Ao rejeitar os pedidos do MPF, Braga destacou o princípio da soberania do veredicto do Júri Popular, inscrito no inciso 38 do artigo 5º da Constituição Federal. “Assim, é porque não se pode considerar afastada a possibilidade dos jurados não terem atribuído (tanta) credibilidade à prova que a acusação produziu, o que já impede que se conclua que a absolvição está (completamente) dissociada do conjunto probatório ou que a decisão dos jurados é manifestamente contrária à prova dos autos. Neste sentido, havendo duas versões acerca dos fatos e estando elas sustentadas – ainda que minimamente – nas provas dos autos, deve prevalecer a soberania do veredicto do corpo de jurados”.

Relembre o caso

O advogado Manoel Bezerra de Mattos Neto foi morto a tiros de espingarda calibre 12 quando estava em uma casa de praia, em Pitimbu (PB), em 24 de janeiro de 2009. Mattos integrava a Comissão de Direitos Humanos da Ordem dos Advogados do Brasil em Pernambuco (OAB-PE) e ficou conhecido por denunciar grupos de extermínio, com a participação de policiais militares e civis, na divisa entre Paraíba e Pernambuco, região denominada como "Fronteira do Medo". 

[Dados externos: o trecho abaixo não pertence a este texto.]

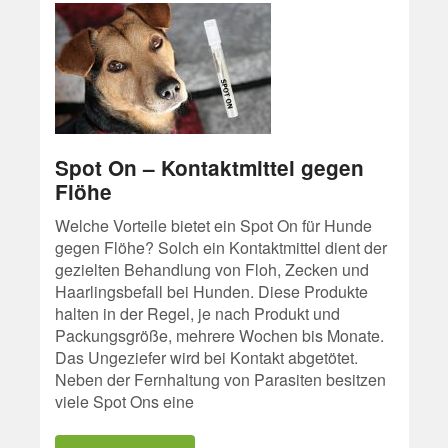
Spot On – Kontaktmittel gegen
Flöhe
Welche Vorteile bietet ein Spot On für Hunde
gegen Flöhe? Solch ein Kontaktmittel dient der
gezielten Behandlung von Floh, Zecken und
Haarlingsbefall bei Hunden. Diese Produkte
halten in der Regel, je nach Produkt und
Packungsgröße, mehrere Wochen bis Monate.
Das Ungeziefer wird bei Kontakt abgetötet.
Neben der Fernhaltung von Parasiten besitzen
viele Spot Ons eine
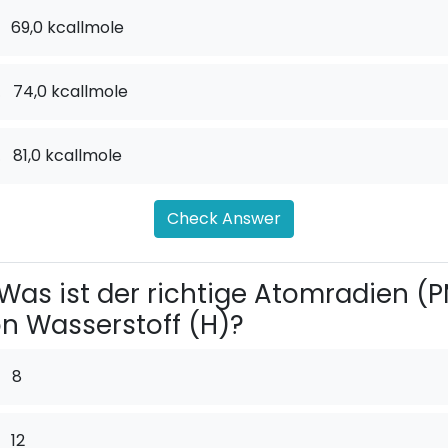
69,0 kcallmole
.
74,0 kcallmole
.
81,0 kcallmole
Check Answer
Was ist der richtige Atomradien (
n Wasserstoff (H)?
8
12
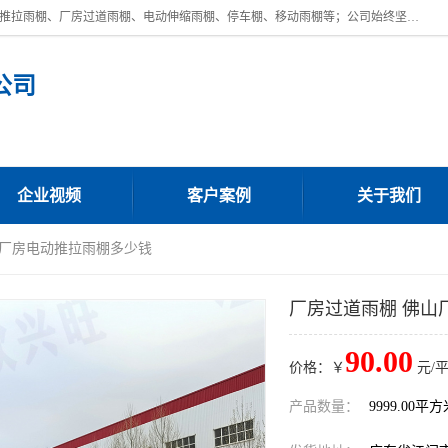
广东鼎新钢结构工程有限公司是一家制作大型电动雨棚厂家;主营：电动推拉雨棚、厂房过道雨棚、电动伸缩雨棚、停车棚、移动雨棚等；公司始终坚持结构创新,品质优越,美观形象,且售后服务好。公司充分吸纳当今休闲用品的前端技术和风格,为您带来质价相宜,时尚典雅的各种户外用品,
公司
企业视频
客户案例
关于我们
山厂房电动推拉雨棚多少钱
厂房过道雨棚 佛山
90.00
价格：￥
元/
产品数量：
9999.00平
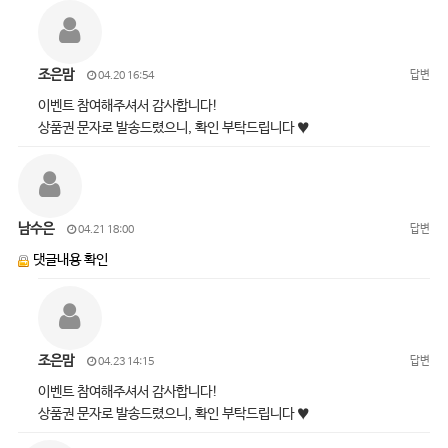
조은맘
답변
04.20 16:54
이벤트 참여해주셔서 감사합니다!
상품권 문자로 발송드렸으니, 확인 부탁드립니다 ♥
남수은
답변
04.21 18:00
댓글내용 확인
조은맘
답변
04.23 14:15
이벤트 참여해주셔서 감사합니다!
상품권 문자로 발송드렸으니, 확인 부탁드립니다 ♥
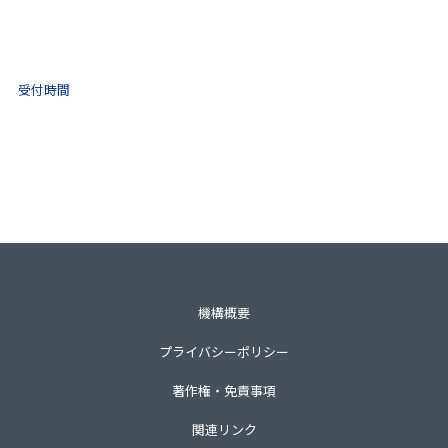
(ナビダイヤル)
0570-021-030
10:00 ～ 16:00
受付時間
土日祝・年末年始をのぞく
一般財団法人不動産適正取引推進機構
〒105-0001 東京都港区虎ノ門3-8-21第33森ビル3階
TEL 03-3435-8111（代表）
機構概要
プライバシーポリシー
著作権・免責事項
関連リンク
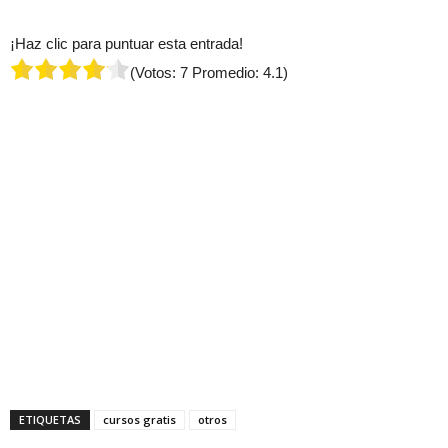
¡Haz clic para puntuar esta entrada!
(Votos:
7
Promedio:
4.1
)
ETIQUETAS
cursos gratis
otros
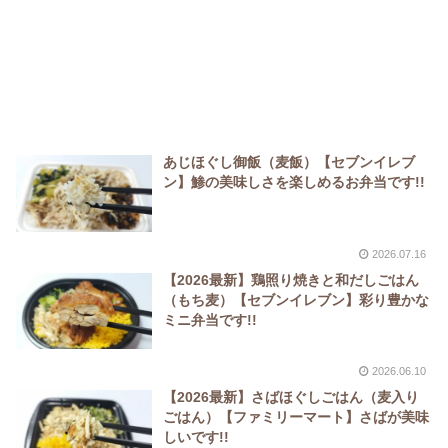
あじほぐし御飯（麦飯）【セブンイレブ
ン】鯵の美味しさを楽しめるお弁当です!!
2026.07.16
【2026最新】鶏照り焼きと和だしごはん
（もち麦）【セブンイレブン】彩り豊かな
ミニ弁当です!!
2026.06.10
【2026最新】さばほぐしごはん（麦入り
ごはん）【ファミリーマート】さばが美味
しいです!!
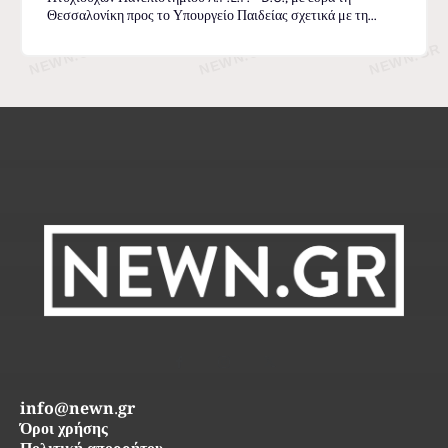
Θεσσαλονίκη προς το Υπουργείο Παιδείας σχετικά με τη...
info@newn.gr
Όροι χρήσης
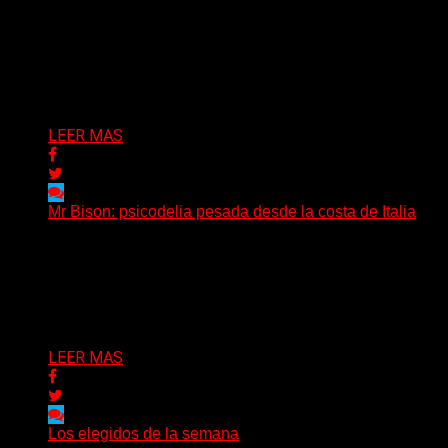
(SG) La cantante, compositora y realizadora argentina
inaugura con su nuevo single y videoclip una etapa
artística...
Delta 80
04/08/2026
LEER MAS
Mr Bison: psicodelia pesada desde la costa de Italia
(Brian Heason HBM Promotions/Music Plugger) Desde
un pequeño pueblo costero de la Toscana llega Mr
Bison, una...
Delta 80
03/08/2026
LEER MAS
Los elegidos de la semana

Em outubro de 2010, o julgamento do crime foi federalizado sob o fundamento da existência de grave violação aos Direitos Humanos. O processo tramitava na Justiça Estadual da Paraíba, mas foi transferido para a 2ª Vara Federal da Seção Judiciária da Paraíba. Depois, a pedido dos familiares da vítima e por razões de ordem pública, o TRF5 determinou o desaforamento (transferência de jurisdição) para a Justiça Federal de Pernambuco. Este foi o primeiro caso de Incidente de Deslocamento de Competência (IDC) julgado no Brasil pelo STJ.